Rix jumped like a child caught with his hand in the cookie jar. He turned toward his mother, who was wearing a shimmering gray evening gown. Her makeup and hair were perfect. "Nope," he said easily.

"I suppose he's gone over to the stables again, then." She frowned with disapproval. "If he's not spending his time clocking the horses, he's playing poker with those friends of his at the country club. I've told him time and again that they're ganging up on him to cheat him, but does he listen? Of course not." Her gaze sharpened. "Were you looking for something to read?"

"Not particularly, just poking around."

"Your father keeps the library locked now,"

"It wasn't locked the last time I was here."

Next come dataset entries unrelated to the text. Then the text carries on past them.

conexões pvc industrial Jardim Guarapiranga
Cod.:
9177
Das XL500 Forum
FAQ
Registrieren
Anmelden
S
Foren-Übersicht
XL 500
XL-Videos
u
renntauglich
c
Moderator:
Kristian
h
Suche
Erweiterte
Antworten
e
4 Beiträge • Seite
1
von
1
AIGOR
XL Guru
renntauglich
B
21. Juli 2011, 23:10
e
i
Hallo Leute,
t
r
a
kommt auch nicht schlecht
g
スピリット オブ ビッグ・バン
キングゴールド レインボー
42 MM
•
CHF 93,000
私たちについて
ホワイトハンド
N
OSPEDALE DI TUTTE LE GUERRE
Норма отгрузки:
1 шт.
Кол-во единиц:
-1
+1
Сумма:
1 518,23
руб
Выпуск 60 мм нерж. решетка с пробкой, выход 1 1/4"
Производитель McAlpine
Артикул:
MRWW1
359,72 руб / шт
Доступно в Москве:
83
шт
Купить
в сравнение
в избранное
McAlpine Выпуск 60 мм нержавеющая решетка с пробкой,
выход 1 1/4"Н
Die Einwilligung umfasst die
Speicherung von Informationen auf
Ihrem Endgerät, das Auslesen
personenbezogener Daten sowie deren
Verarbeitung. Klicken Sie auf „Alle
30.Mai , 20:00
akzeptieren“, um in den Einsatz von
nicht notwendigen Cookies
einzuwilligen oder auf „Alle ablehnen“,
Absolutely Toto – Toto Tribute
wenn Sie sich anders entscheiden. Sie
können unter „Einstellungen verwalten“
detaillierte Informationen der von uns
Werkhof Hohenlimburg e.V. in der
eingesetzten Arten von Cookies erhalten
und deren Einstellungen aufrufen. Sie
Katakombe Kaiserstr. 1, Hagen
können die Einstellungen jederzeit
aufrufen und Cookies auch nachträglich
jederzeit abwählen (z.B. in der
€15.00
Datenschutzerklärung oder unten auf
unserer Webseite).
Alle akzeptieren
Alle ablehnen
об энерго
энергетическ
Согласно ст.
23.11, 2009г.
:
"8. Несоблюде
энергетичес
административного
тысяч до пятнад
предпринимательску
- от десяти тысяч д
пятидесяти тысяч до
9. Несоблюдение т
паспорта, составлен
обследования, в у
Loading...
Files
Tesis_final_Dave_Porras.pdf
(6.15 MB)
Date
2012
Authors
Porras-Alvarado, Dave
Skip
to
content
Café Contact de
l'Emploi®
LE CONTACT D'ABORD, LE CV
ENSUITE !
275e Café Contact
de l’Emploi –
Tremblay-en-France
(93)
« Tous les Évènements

"It's locked," she repeated, "now."

"Why?"

"Your father was doing some research . . . before he got sick, I mean." There was a quicksilver flicker of distress in her eyes, then it was gone. "He had some books brought over from the Lodge's library. Evidently he doesn't want them to deteriorate any more than they already have."

"Research on what?"

She shrugged. "I have no earthly idea. Doesn't your brother know that we eat dinner at seven-thirty
sharp
in this house? I don't want him sitting at my dining room table smelling of horse perspiration!"

"I'm sure he'll smell like his nice malodorous self."

"Sarcasm never won any popularity contests, son," she told him firmly. "Well, I have to know if that little wife of his is going to join us tonight or not. She's gone a straight week of eating her dinner in bed."

"Why don't you just send a servant up to ask her?"

"Because," Margaret said icily, "Puddin' is
Boone's
responsibility. I won't have my servants bowing to her like she's a princess! I don't give a damn if she's too lazy to get out of bed to use the commode, but Cass would like to know how many places to set."

"I can't help you with that." He glanced once again at the library door's brass handles and then directed his attention to an elk's head on the wall above the fireplace.